§ TASK 1: In the excerpt about the COVID survivor group Survivor Corps, how many symptoms of COVID did the group's data describe?
§ TASK 2: Continue the passage about Survivor Corps and long-haul COVID research, starting right after its final sentence.

§ EXCERPT PROVIDED:
The group, which currently has roughly 160,000 members, has been especially effective at collecting information from survivors who were never hospitalized – the "Tylenol and Gatorade variety," as Berrent calls them, who did not receive interferons, antivirals, steroids, or anticoagulants. "It's important to be looking at nonhospitalized patients," she said, "and not just assuming that we can extrapolate out from the data that we have on hospitalized patients."

Berrent cited one example of how her group has added to the national and global conversation: "We published a symptom list in July that generated probably a thousand articles and brought attention to a lot of symptoms." Survivor Corps' data was used to describe 98 symptoms of COVID at a point when the CDC had just increased its list of reported symptoms from four to 12, Ber­rent said. Another report using Survivors Corps data showed that fevers were actually not a common symptom for many of those infected with the coronavirus.


Survivor Corps Director of Research Natalie Lambert (Courtesy of Natalie Lambert)

Natalie Lambert, an associate research professor at Indiana University School of Med­icine, is the research director for Survivor Corps and has played a key role in these reports. Her research focuses on how people self-report their health problems and experiences, to determine which of their needs are not being met. When the pandemic hit, Lambert began reading patients' personal COVID stories online, and "it was really clear right away that the [CDC's] short list of symptoms ... was not a match for how many people were describing what it felt like to have COVID," she told us. This meant research was needed "right away" to understand how COVID was actually impacting people's health and to help ensure that future treatments or policies would truly meet people's needs.

COVID could become one of the more common chronic diseases in America, on par with Alzheimer’s or chronic kidney disease.

Lambert said that, to date, she has analyzed more than 1 million Facebook posts from Survivor Corps members. A new, comprehensive Sur­vivor Corps report is expected out this month based on more than 5,000 survey respondents with COVID-19 and post-COVID symptoms for more than 21 days. The report shows that fatigue, memory problems, and muscle aches have persisted as problems for many COVID survivors, Lambert said; brain pressure, vision problems, hearing problems, and ear pain are among the other reported symptoms that should be concerning to medical providers and the public. She is exploring if and how factors such as preexisting conditions, family history, and medication history may be involved in the experiences of long haulers.

§ LISTED ENTRIES:
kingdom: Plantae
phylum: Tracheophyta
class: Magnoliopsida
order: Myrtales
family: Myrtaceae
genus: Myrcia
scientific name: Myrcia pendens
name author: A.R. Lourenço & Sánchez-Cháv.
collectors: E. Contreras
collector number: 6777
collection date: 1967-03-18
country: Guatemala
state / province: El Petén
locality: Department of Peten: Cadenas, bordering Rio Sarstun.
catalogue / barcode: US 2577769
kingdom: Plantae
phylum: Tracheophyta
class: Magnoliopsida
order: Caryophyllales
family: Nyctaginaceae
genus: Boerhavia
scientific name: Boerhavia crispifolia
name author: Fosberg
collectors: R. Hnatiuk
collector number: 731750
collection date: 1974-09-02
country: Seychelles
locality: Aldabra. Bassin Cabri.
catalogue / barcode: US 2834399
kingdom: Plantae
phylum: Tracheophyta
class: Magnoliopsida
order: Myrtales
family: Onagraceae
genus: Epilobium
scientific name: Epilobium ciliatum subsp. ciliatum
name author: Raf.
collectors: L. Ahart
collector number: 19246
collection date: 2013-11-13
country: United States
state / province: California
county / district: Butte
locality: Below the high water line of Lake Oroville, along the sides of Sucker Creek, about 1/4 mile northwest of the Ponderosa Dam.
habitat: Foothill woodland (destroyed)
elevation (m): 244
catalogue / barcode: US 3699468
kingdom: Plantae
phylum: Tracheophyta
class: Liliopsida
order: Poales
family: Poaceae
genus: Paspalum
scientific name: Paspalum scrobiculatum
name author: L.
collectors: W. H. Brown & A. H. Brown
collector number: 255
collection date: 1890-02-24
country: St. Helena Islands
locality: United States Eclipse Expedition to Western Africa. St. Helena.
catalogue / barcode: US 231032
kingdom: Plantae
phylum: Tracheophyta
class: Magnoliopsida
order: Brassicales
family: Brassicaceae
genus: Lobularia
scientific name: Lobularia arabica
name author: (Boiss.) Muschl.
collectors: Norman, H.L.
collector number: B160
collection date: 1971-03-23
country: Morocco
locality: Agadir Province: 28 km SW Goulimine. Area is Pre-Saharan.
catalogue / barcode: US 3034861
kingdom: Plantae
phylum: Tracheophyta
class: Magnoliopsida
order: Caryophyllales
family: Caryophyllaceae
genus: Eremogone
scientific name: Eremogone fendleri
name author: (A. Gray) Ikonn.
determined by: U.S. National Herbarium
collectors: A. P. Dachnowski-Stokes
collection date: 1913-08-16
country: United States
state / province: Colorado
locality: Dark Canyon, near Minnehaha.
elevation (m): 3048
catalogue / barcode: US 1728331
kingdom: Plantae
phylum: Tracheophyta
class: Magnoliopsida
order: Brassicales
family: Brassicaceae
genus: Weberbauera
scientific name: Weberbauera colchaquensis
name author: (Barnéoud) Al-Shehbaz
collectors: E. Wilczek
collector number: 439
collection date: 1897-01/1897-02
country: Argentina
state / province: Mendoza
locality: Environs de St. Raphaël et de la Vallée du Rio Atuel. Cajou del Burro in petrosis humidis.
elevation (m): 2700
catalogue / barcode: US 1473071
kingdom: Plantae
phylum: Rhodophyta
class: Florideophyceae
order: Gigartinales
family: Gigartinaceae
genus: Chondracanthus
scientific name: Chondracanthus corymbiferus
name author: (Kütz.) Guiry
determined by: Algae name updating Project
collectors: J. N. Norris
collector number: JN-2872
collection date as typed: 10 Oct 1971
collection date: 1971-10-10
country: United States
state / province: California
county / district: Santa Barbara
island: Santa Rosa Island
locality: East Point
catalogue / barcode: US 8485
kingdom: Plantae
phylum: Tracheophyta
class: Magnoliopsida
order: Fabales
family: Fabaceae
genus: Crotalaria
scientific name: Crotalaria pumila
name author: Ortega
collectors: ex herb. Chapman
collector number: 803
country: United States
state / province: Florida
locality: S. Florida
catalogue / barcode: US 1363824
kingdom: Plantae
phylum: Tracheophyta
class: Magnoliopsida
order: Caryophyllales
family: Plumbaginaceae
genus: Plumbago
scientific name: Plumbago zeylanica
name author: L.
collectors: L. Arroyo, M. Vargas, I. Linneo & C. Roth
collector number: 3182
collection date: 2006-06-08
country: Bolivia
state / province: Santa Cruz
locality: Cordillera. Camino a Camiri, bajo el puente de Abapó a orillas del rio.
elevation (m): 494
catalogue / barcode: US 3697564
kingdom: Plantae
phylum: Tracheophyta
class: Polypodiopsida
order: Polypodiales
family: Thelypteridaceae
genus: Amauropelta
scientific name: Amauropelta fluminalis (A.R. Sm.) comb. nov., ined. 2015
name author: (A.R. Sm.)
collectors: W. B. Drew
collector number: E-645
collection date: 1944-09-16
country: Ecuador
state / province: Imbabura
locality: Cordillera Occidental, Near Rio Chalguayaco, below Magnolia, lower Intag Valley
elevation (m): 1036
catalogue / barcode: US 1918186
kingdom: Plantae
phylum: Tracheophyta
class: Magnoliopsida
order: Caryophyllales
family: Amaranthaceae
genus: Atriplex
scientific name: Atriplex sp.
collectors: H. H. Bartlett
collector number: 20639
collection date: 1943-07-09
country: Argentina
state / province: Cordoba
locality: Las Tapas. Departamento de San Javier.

§ RESPONSE BOX 1: 98 symptoms.

§ RESPONSE BOX 2:
Changing symptoms that come and go from day to day are themselves an identifiable symptom of long COVID. In information shared with us from Survivor Corps' upcoming report, more than 20% of survey respondents experienced changing symptoms, with many rating them as greatly impacting their ability to work. "Patients feel like they're six months into this and every morning, it's like waking up and reaching into a shopping bag and grabbing a handful of symptoms; you never know which ones they're going to be," Berrent told us. She believes that, as a country, we need to prepare for the "shadow pandemic" of long-term disability that COVID-19 may be creating, which includes finding effective treatment.

"There has not been nearly enough focus on treatment yet because our collective focus has been entirely on acts of prevention," Berrent said. To help fill that niche, Survivor Corps is currently working with a team of experts to create a blueprint of what a "gold standard" post-COVID care center should look like. Berrent also said the group's recent work suggests that vaccines may improve the symptoms of some long haulers. In addition, monoclonal antibody treatment is being made available to certain people newly diagnosed with COVID-19 through the group's website, she said.

For Austin's Ashley Richardson, new answers and better solutions can't come soon enough. "I'm not sure I will ever get back to 'normal' but I just want to be more than just functional," she told us in a recent email. "It would be awesome if the local medical community hears our cry for help and works together with their colleagues to have a meeting of the minds and figure this stuff out."